#### Extracted material
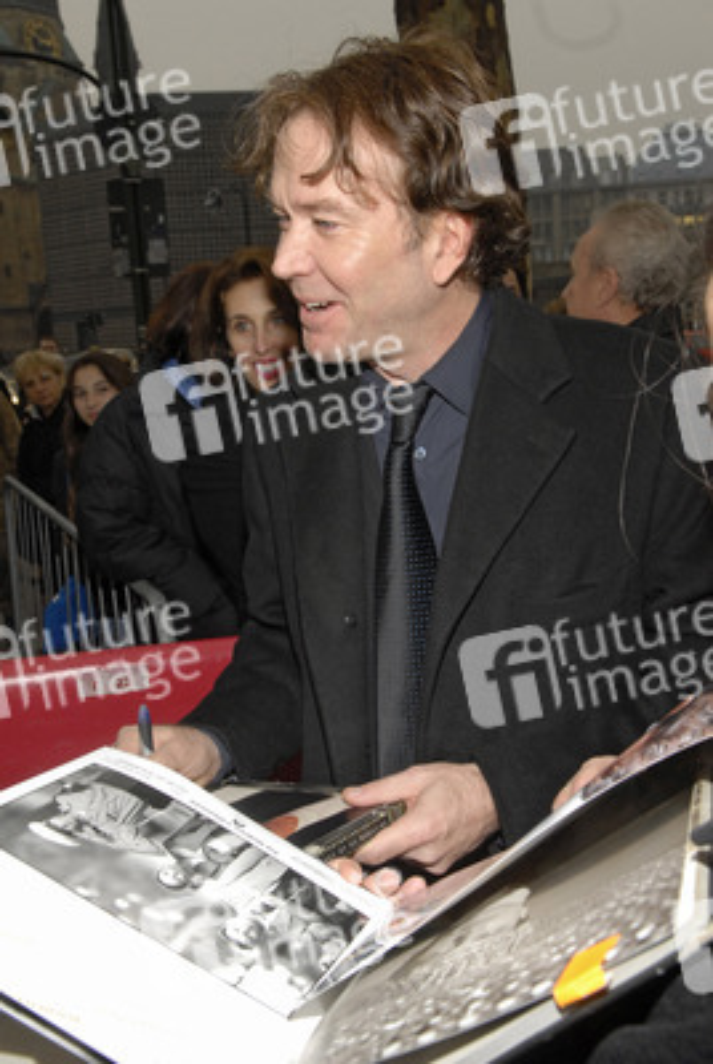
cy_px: 532
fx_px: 1066
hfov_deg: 37.0
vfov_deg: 53.1
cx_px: 356
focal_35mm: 36
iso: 400
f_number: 8
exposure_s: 1/100
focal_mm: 24
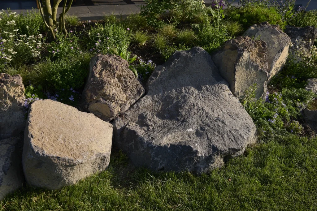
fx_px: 343
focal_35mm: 39
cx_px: 158
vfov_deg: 34.2
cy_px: 106
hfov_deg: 49.6
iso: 100
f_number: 4
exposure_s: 1/500
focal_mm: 39
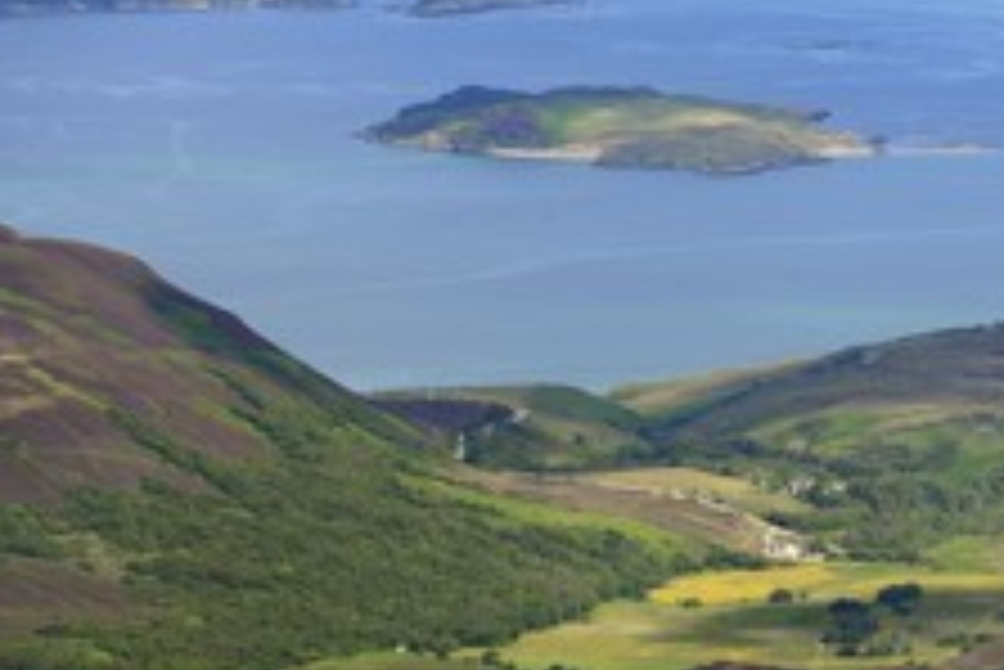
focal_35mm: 358
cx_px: 936
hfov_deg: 5.7
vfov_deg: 3.8
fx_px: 9990
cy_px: 486
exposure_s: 1/800
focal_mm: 190
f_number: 7.1
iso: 400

#### The problem
Write out again only the lines from the line that contains "focal_mm: 39" through the last line of the records, both ends included, without any of the pictures.

#### Written solution
focal_mm: 39
focal_35mm: 358
cx_px: 936
hfov_deg: 5.7
vfov_deg: 3.8
fx_px: 9990
cy_px: 486
exposure_s: 1/800
focal_mm: 190
f_number: 7.1
iso: 400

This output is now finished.